Dyn is crazy for dashboards. We wake up looking at them and always have ideas on how to make them better. We use several platforms – Munin, Graphite, and Nagios to name a few – but recently we have started building our own data processing tools that allow us to build real-time dashboards.
Here’s what we did and how we did it.
I selected a few tasks that a usual dashboard would do and multiplied the desired amount of work by 50 to come up with a test workload:
- Stuff an array with a million random positive integers (to see how dynamic memory allocation may affect interpreters)
- Calculate the variance on the resulting dataset (to check performance of math operations)
- Sort the array (because this step is important in descriptive statistics)
- Find 10,000 quantiles (to observe data access speed)
I wanted to compare usual dashboard builders. This was my lineup:
I added these browsers to compete with server-side tools:
All tests (except the IE9 one) were done on an
ancient Intel Core Duo 6400 with Fedora Core 16 (Linux 3.2.3 x86_64 SMP). The IE9 test ran on an Intel i5 CPU with 64-bit Windows 7 Professional. The Google TV was Sony Internet TV with 3.2 Firmware.
I added a few other contestants which aren’t the first choice for a web applications, but are well-known data processing tools:
- R 2.14 because R is designed exactly for this kind of data crunching
- Java (1.6.0 openjdk)
- C (code compiled by gcc 4.6.2 with \-O3 flag)
- Python 2.7 with numpy library
During testing, I uncovered a serious underperformance of standard sort routines in Firefox and C for our use-case (sorting integers). I added a custom sort test for web browsers and a faster quicksort test for C in the mix.
Results and Summary
For each contestant, I ran the challenge 10 times. I aggregated mean values into the table below and added the median absolute deviation (MAD) to demonstrate consistency between 10 runs. All these digits show time in seconds.
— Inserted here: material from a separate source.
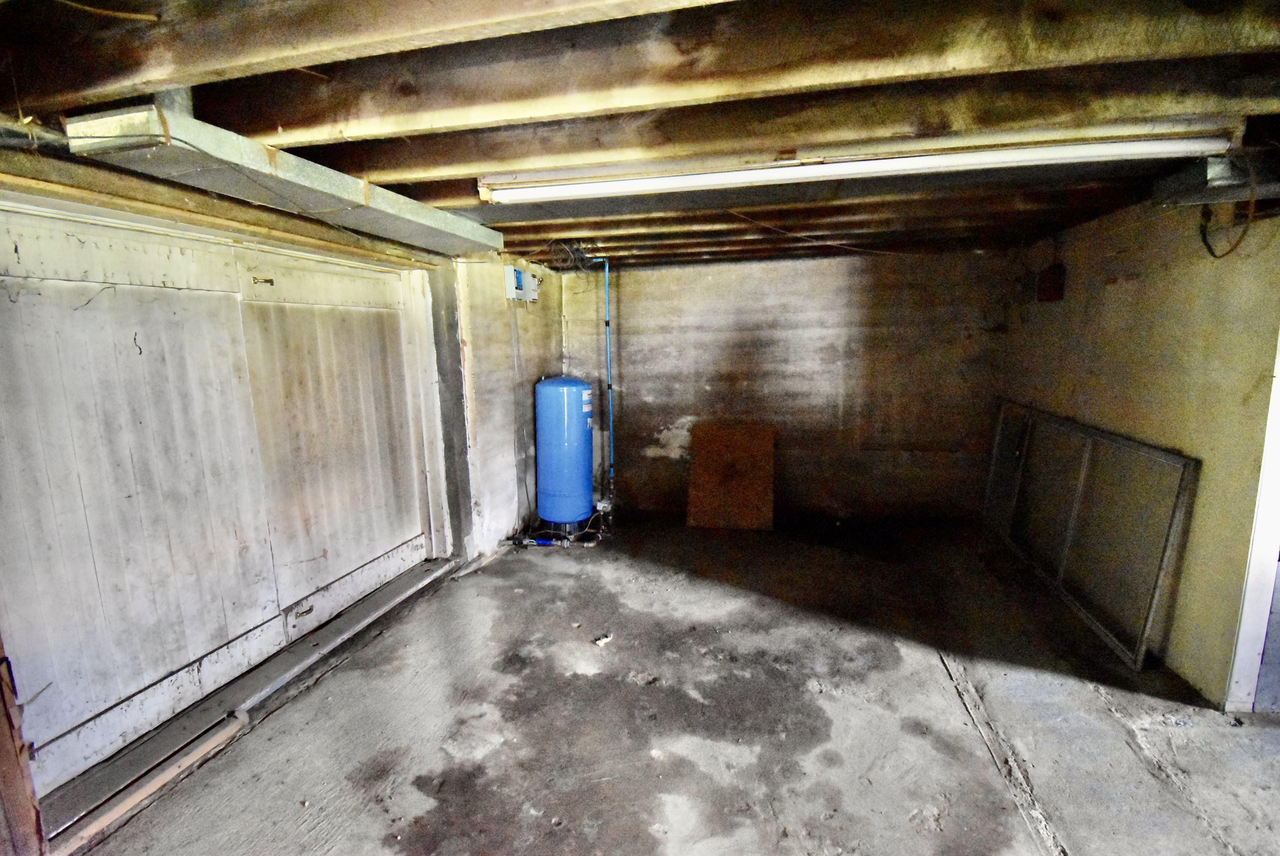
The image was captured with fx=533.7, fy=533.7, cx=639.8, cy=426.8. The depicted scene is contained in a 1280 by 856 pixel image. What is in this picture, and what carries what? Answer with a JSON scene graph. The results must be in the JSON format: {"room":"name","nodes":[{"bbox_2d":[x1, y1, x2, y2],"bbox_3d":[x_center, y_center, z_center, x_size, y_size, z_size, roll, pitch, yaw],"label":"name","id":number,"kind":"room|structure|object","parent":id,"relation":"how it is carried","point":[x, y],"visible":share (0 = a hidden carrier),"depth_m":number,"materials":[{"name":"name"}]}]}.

|Initialization||Calculating Variance||Sorting||Calculating Quantiles||Total Run Time||MAD|
|C (custom quickSort)||0.01||0||0.04||0||0.06||0.005|
|Python 2.7 + numpy||0.03||0||0.09||0.02||0.13||0.003|
|C (standard qsort)||0.01||0||0.16||0||0.17||0.000|
|Chrome 16 (standard sort)||0.1||0.09||0.23||0||0.42||0.018|
|Chrome 16 (custom sort)||0.11||0.08||0.65||0||0.85||0.005|
|Firefox (custom sort)||0.04||0.23||1.03||0||1.31||0.016|
|Chrome 11 (Sony TV, standard sort)||0.31||0.52||0.73||0.01||1.56||0.029|
|IE9 (other CPU, standard sort)||0.25||0.75||0.75||0.01||1.76||0.050|
|Firefox (standard sort)||0.04||0.26||3.2||0||3.51||0.025|
|IE9 (other CPU, custom sort)||0.25||0.66||3.05||0.01||3.97||0.062|
|Chrome 11 (Sony TV, custom sort)||0.3||0.51||4.42||0.01||5.24||0.083|
The results confirm that using the client’s CPU to calculate content to show on the dashboard is a good way to eliminate load from servers. It will also not slow clients down because the usual calculations will be done faster than a tenth of a second. We certainly can see good competition to server-side interpreters, especially for our target case where workload is different every time a dashboard is displayed.
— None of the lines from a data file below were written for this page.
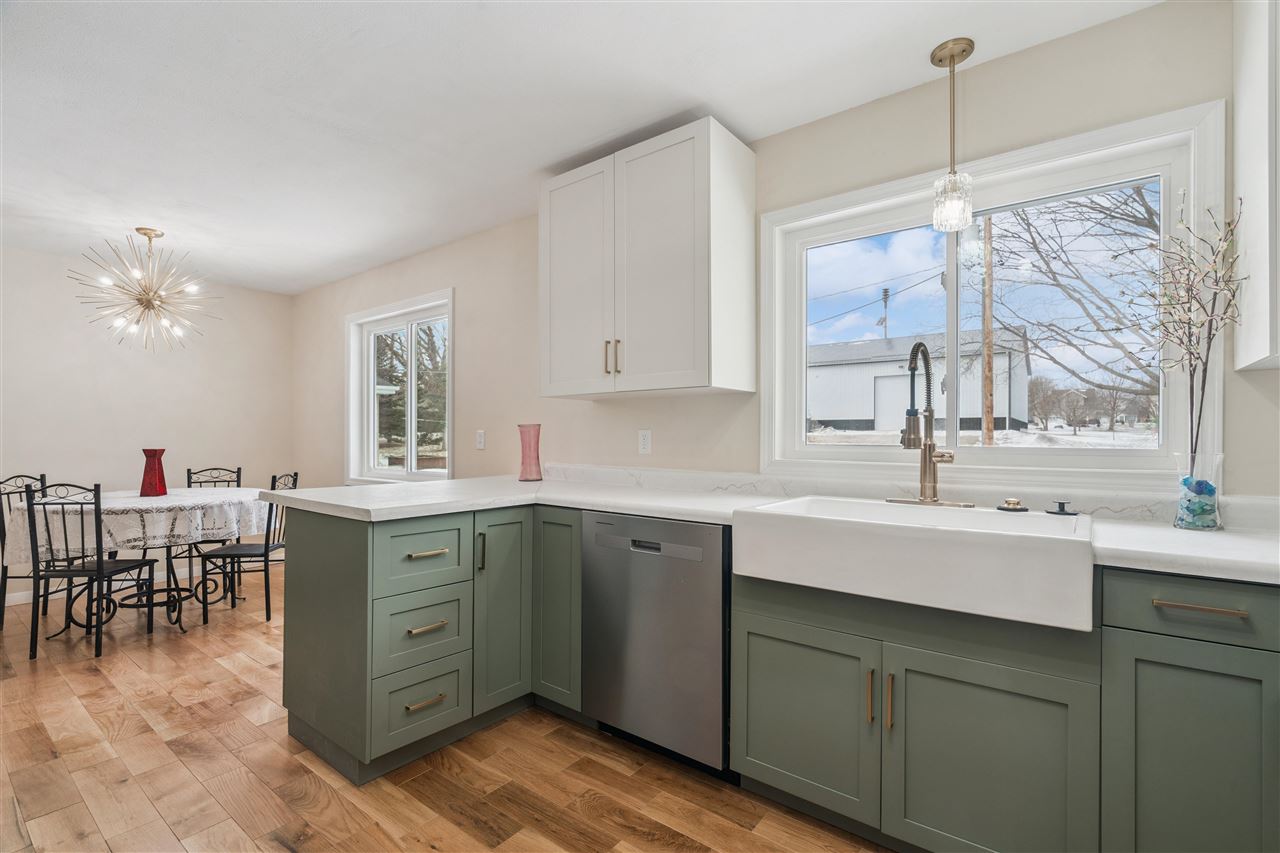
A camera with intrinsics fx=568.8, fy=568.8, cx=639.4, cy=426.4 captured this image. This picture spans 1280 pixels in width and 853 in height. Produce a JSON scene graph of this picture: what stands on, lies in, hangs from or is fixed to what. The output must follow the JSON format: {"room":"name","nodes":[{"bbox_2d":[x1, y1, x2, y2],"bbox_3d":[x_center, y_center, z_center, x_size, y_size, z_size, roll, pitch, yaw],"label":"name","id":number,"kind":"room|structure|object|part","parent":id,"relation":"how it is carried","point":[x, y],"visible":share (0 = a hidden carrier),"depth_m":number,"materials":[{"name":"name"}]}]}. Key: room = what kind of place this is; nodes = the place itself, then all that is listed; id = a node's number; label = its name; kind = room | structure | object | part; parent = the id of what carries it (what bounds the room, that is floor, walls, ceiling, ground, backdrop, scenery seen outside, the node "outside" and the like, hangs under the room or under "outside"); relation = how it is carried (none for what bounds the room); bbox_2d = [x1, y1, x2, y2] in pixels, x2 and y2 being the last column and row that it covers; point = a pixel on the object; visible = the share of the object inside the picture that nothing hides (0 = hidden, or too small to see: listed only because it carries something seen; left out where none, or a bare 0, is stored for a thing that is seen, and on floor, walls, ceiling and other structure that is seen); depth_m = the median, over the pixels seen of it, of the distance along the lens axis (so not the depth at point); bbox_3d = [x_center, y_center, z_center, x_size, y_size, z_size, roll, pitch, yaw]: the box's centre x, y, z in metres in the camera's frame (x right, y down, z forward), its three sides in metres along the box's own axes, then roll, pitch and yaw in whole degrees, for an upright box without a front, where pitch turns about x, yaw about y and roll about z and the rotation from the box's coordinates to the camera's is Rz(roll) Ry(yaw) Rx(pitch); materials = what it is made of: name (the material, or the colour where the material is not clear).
{"room":"kitchen","nodes":[
{"label":"kitchen","id":0,"kind":"room"},
{"bbox_2d":[0,243,293,602],"bbox_3d":[-4.483,-0.015,3.822,0.160,2.456,3.843,0,0,38],"label":"back wall","id":1,"kind":"structure","parent":0,"point":[58,259],"depth_m":4.37,"materials":[{"name":"beige paint"}]},
{"bbox_2d":[1,562,217,606],"bbox_3d":[-4.459,1.171,3.663,0.014,0.089,3.922,0,0,38],"label":"baseboard","id":2,"kind":"structure","parent":1,"relation":"attached to","point":[13,603],"depth_m":4.33,"materials":[{"name":"white paint"}]},
{"bbox_2d":[0,569,891,852],"bbox_3d":[-1.409,1.243,1.501,7.404,0.099,4.302,0,0,38],"label":"floor","id":3,"kind":"structure","parent":0,"point":[582,814],"depth_m":1.94,"materials":[{"name":"brown wood"}]},
{"bbox_2d":[0,473,48,630],"bbox_3d":[-3.704,0.747,3.576,0.450,0.928,0.418,0,0,-3],"label":"dining chair","id":4,"kind":"object","parent":3,"relation":"on","point":[6,573],"visible":0.61,"depth_m":3.48,"materials":[{"name":"black metal"}]},
{"bbox_2d":[24,480,155,659],"bbox_3d":[-3.009,0.746,3.133,0.404,0.917,0.446,0,0,-3],"label":"chair","id":5,"kind":"object","parent":3,"relation":"on","point":[98,570],"visible":0.96,"depth_m":2.98,"materials":[{"name":"black metal"}]},
{"bbox_2d":[8,487,265,633],"bbox_3d":[-3.043,0.829,3.578,1.211,0.761,1.231,0,0,38],"label":"dining table","id":6,"kind":"object","parent":3,"relation":"on","point":[144,545],"visible":0.64,"depth_m":3.39,"materials":[{"name":"white"}]},
{"bbox_2d":[0,488,270,565],"bbox_3d":[-3.121,0.597,3.749,1.183,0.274,1.248,0,0,38],"label":"tablecloth","id":7,"kind":"object","parent":6,"relation":"on","point":[58,545],"visible":0.62,"depth_m":3.26,"materials":[{"name":"white fabric"}]},
{"bbox_2d":[139,448,167,498],"bbox_3d":[-3.089,0.293,3.618,0.142,0.305,0.142,0,0,38],"label":"red vase","id":8,"kind":"object","parent":7,"relation":"on","point":[159,488],"visible":0.99,"depth_m":3.58,"materials":[{"name":"red glass"}]},
{"bbox_2d":[185,465,243,599],"bbox_3d":[-3.151,0.761,4.202,0.404,0.915,0.456,0,0,-31],"label":"chair","id":9,"kind":"object","parent":3,"relation":"on","point":[214,468],"visible":0.43,"depth_m":4.29,"materials":[{"name":"black metal"}]},
{"bbox_2d":[199,472,297,625],"bbox_3d":[-2.513,0.757,3.699,0.458,0.913,0.414,0,0,-5],"label":"chair","id":10,"kind":"object","parent":3,"relation":"on","point":[261,555],"visible":0.75,"depth_m":3.57,"materials":[{"name":"black metal"}]},
{"bbox_2d":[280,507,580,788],"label":"base cabinet","id":11,"kind":"object","parent":3,"relation":"on","point":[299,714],"visible":0.6,"depth_m":2.09,"materials":[{"name":"paint"}]},
{"bbox_3d":[-0.783,0.468,2.066,0.044,0.236,0.341,0,0,38],"label":"drawer","id":12,"kind":"part","parent":11,"relation":"part of","materials":[{"name":"green paint"}]},
{"bbox_3d":[-0.760,0.969,2.017,0.049,0.015,0.121,0,0,38],"label":"drawer pull","id":13,"kind":"part","parent":11,"relation":"part of","materials":[{"name":"gold metal"}]},
{"bbox_3d":[-0.764,0.714,2.037,0.048,0.018,0.119,0,0,38],"label":"drawer pull","id":14,"kind":"part","parent":11,"relation":"part of","materials":[{"name":"gold metal"}]},
{"bbox_3d":[-0.764,0.452,2.053,0.052,0.016,0.117,0,0,38],"label":"drawer pull","id":15,"kind":"part","parent":11,"relation":"part of","materials":[{"name":"gold metal"}]},
{"bbox_3d":[-0.627,0.501,2.237,0.031,0.148,0.018,0,0,38],"label":"vertical pull","id":16,"kind":"part","parent":11,"relation":"part of","materials":[{"name":"metal"}]},
{"bbox_3d":[-0.547,0.742,2.296,0.112,0.767,0.268,0,0,38],"label":"cabinet door","id":17,"kind":"part","parent":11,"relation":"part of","materials":[{"name":"paint"}]},
{"bbox_3d":[-0.332,0.735,2.351,0.275,0.767,0.163,0,0,38],"label":"cabinet door","id":18,"kind":"part","parent":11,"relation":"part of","materials":[{"name":"green paint"}]},
{"bbox_2d":[261,471,1279,583],"bbox_3d":[0.358,0.285,1.875,4.007,0.045,0.787,0,0,38],"label":"countertop","id":19,"kind":"structure","parent":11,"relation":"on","point":[474,506],"depth_m":1.96,"materials":[{"name":"white stone"}]},
{"bbox_2d":[517,422,541,481],"bbox_3d":[-0.571,0.134,2.954,0.124,0.298,0.124,0,0,38],"label":"pink vase","id":20,"kind":"object","parent":19,"relation":"on","point":[524,463],"visible":1,"depth_m":2.92,"materials":[{"name":"pink glass"}]},
{"bbox_2d":[731,494,1096,630],"bbox_3d":[0.802,0.360,1.719,0.925,0.194,0.559,0,0,38],"label":"farmhouse sink","id":21,"kind":"object","parent":19,"relation":"in","point":[915,540],"visible":0.94,"depth_m":1.48,"materials":[{"name":"white ceramic"}]},
{"bbox_2d":[885,341,968,509],"bbox_3d":[0.922,-0.006,1.872,0.274,0.540,0.233,0,0,38],"label":"faucet","id":22,"kind":"object","parent":21,"relation":"on","point":[930,456],"visible":0.99,"depth_m":1.88,"materials":[{"name":"gold metal"}]},
{"bbox_2d":[996,497,1027,512],"bbox_3d":[1.179,0.245,1.801,0.084,0.034,0.083,0,0,38],"label":"sink stopper","id":23,"kind":"object","parent":21,"relation":"on","point":[1015,503],"visible":0.99,"depth_m":1.78,"materials":[{"name":"metal"}]},
{"bbox_2d":[1046,500,1075,516],"bbox_3d":[1.274,0.243,1.722,0.079,0.035,0.076,0,0,38],"label":"sink stopper","id":24,"kind":"object","parent":21,"relation":"on","point":[1060,506],"visible":0.99,"depth_m":1.71,"materials":[{"name":"black metal"}]},
{"bbox_2d":[1173,452,1225,531],"bbox_3d":[1.506,0.175,1.534,0.106,0.207,0.106,0,0,38],"label":"glass vase","id":25,"kind":"object","parent":19,"relation":"on","point":[1188,518],"visible":0.9,"depth_m":1.51,"materials":[{"name":"clear glass"}]},
{"bbox_2d":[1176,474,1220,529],"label":"blue decorative stones","id":26,"kind":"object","parent":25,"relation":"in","point":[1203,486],"visible":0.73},
{"bbox_2d":[1152,188,1245,465],"bbox_3d":[1.443,-0.214,1.483,0.205,0.840,0.238,0,0,38],"label":"branch","id":27,"kind":"object","parent":25,"relation":"in","point":[1213,304],"visible":0.91,"depth_m":1.48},
{"bbox_2d":[581,509,732,776],"bbox_3d":[0.209,0.761,2.228,0.611,0.871,0.605,0,0,38],"label":"dishwasher","id":28,"kind":"object","parent":3,"relation":"on","point":[710,580],"visible":0.77,"depth_m":1.96,"materials":[{"name":"silver metal"}]},
{"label":"dishwasher handle","id":29,"kind":"part","parent":28,"relation":"part of","materials":[{"name":"metal"}]},
{"bbox_2d":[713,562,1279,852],"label":"base cabinet","id":30,"kind":"object","parent":3,"relation":"on","point":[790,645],"visible":0.81,"depth_m":1.36,"materials":[{"name":"paint"}]},
{"bbox_3d":[0.461,0.849,1.674,0.411,0.494,0.049,0,0,38],"label":"cabinet door","id":31,"kind":"part","parent":30,"relation":"part of","materials":[{"name":"green paint"}]},
{"bbox_3d":[0.612,0.717,1.517,0.015,0.135,0.028,0,0,38],"label":"pull","id":32,"kind":"part","parent":30,"relation":"part of","materials":[{"name":"gold metal"}]},
{"bbox_3d":[0.656,0.727,1.498,0.016,0.138,0.027,0,0,38],"label":"pull","id":33,"kind":"part","parent":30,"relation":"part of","materials":[{"name":"gold metal"}]},
{"bbox_3d":[0.832,0.853,1.389,0.414,0.529,0.069,0,0,38],"label":"door","id":34,"kind":"part","parent":30,"relation":"part of","materials":[{"name":"green paint"}]},
{"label":"cabinet door","id":35,"kind":"part","parent":30,"relation":"part of","materials":[{"name":"paint"}]},
{"bbox_3d":[1.196,0.386,1.224,0.146,0.013,0.040,0,0,38],"label":"drawer pull","id":36,"kind":"part","parent":30,"relation":"part of","materials":[{"name":"gold metal"}]},
{"bbox_2d":[0,0,1166,294],"bbox_3d":[-1.537,-1.292,1.672,7.475,0.101,4.035,0,0,38],"label":"ceiling","id":37,"kind":"structure","parent":0,"point":[544,162],"depth_m":2.15,"materials":[{"name":"white paint"}]},
{"bbox_2d":[67,227,219,351],"bbox_3d":[-3.116,-0.866,3.631,0.763,0.763,0.772,0,0,38],"label":"chandelier","id":38,"kind":"object","parent":37,"relation":"hanging from","point":[146,302],"visible":0.99,"depth_m":3.58,"materials":[{"name":"gold metal"}]},
{"bbox_2d":[930,37,975,233],"bbox_3d":[1.035,-0.952,1.885,0.125,0.596,0.126,0,0,38],"label":"pendant light","id":39,"kind":"object","parent":37,"relation":"hanging from","point":[950,58],"visible":1,"depth_m":1.87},
{"bbox_2d":[295,0,1277,503],"bbox_3d":[-0.344,-0.029,3.194,7.524,2.478,0.155,0,0,38],"label":"window wall","id":40,"kind":"structure","parent":0,"point":[472,336],"depth_m":2.36,"materials":[{"name":"beige paint"}]},
{"bbox_2d":[346,288,453,483],"bbox_3d":[-1.784,-0.234,4.269,1.432,1.367,0.165,0,0,38],"label":"window","id":41,"kind":"structure","parent":40,"relation":"in","point":[371,468],"depth_m":4.32,"materials":[{"name":"white glass"}]},
{"bbox_2d":[475,429,485,449],"bbox_3d":[-1.010,0.084,3.580,0.078,0.123,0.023,0,0,38],"label":"light switch","id":42,"kind":"object","parent":40,"relation":"attached to","point":[479,438],"visible":0.98,"depth_m":3.57,"materials":[{"name":"white plastic"}]},
{"bbox_2d":[638,429,651,454],"bbox_3d":[0.023,0.072,2.781,0.072,0.117,0.009,0,0,38],"label":"wall socket","id":43,"kind":"object","parent":40,"relation":"attached to","point":[645,441],"visible":0.97,"depth_m":2.78,"materials":[{"name":"white plastic"}]},
{"bbox_2d":[537,117,756,398],"bbox_3d":[-0.012,-0.661,2.563,0.965,1.031,0.379,0,0,38],"label":"upper cabinet","id":44,"kind":"object","parent":40,"relation":"attached to","point":[680,309],"visible":0.99,"depth_m":2.35,"materials":[{"name":"white paint"}]},
{"bbox_3d":[-0.306,-0.636,2.639,0.458,1.042,0.054,0,0,38],"label":"door","id":45,"kind":"part","parent":44,"relation":"part of","materials":[{"name":"white wood"}]},
{"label":"pulls","id":46,"kind":"part","parent":44,"relation":"part of","materials":[{"name":"gold metal"}]},
{"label":"pull","id":47,"kind":"part","parent":44,"relation":"part of","materials":[{"name":"gold metal"}]},
{"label":"door","id":48,"kind":"part","parent":44,"relation":"part of","materials":[{"name":"white paint"}]},
{"bbox_2d":[757,98,1227,490],"bbox_3d":[1.113,-0.343,2.073,1.411,1.125,0.155,0,0,38],"label":"large window","id":49,"kind":"structure","parent":40,"relation":"in","point":[950,292],"depth_m":1.94,"materials":[{"name":"white glass"}]},
{"bbox_2d":[1231,0,1279,371],"bbox_3d":[1.789,-0.666,1.184,0.752,1.041,0.377,0,0,38],"label":"upper cabinet","id":50,"kind":"object","parent":40,"relation":"attached to","point":[1243,125],"visible":1,"depth_m":1.37,"materials":[{"name":"white paint"}]},
{"label":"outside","id":51,"kind":"structure","parent":0,"visible":0},
{"bbox_2d":[806,326,1033,435],"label":"garage","id":52,"kind":"structure","parent":51,"point":[870,416],"materials":[{"name":"white metal"}]},
{"bbox_2d":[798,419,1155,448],"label":"snowy ground","id":53,"kind":"structure","parent":51,"point":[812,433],"materials":[{"name":"white snow"}]},
{"label":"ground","id":54,"kind":"structure","parent":51,"visible":0},
{"bbox_2d":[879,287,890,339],"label":"utility pole","id":55,"kind":"object","parent":54,"relation":"on","point":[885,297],"visible":0.44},
{"bbox_2d":[980,218,994,446],"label":"utility pole","id":56,"kind":"object","parent":54,"relation":"on","point":[990,426],"visible":0.8,"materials":[{"name":"brown wood"}]},
{"bbox_2d":[981,184,1162,424],"bbox_3d":[7.747,-2.520,8.750,5.147,6.346,4.664,0,0,18],"label":"bare tree","id":57,"kind":"object","parent":54,"relation":"on","point":[1035,247],"visible":0.68,"depth_m":8.85,"materials":[{"name":"plant"}]}
]}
If you want to check out the tests and the code we used to do this, you can get it from Github. You can use it to make similar evaluations to the ones we made, or improve the code we published.
Other observations I made as a result of this testing:
- R is an amazing tool. Use it when you’re thinking about numbers!
- Numpy is a very smart library. I was not aware of it when I started, but plan to use it more often now. I cannot recommend it for everyone yet because I don’t know much about its thread safety and platform independence, but I plan some more investigation. Comment below if you know more please!
- I wonder whether Firefox developers can make their sort function smarter.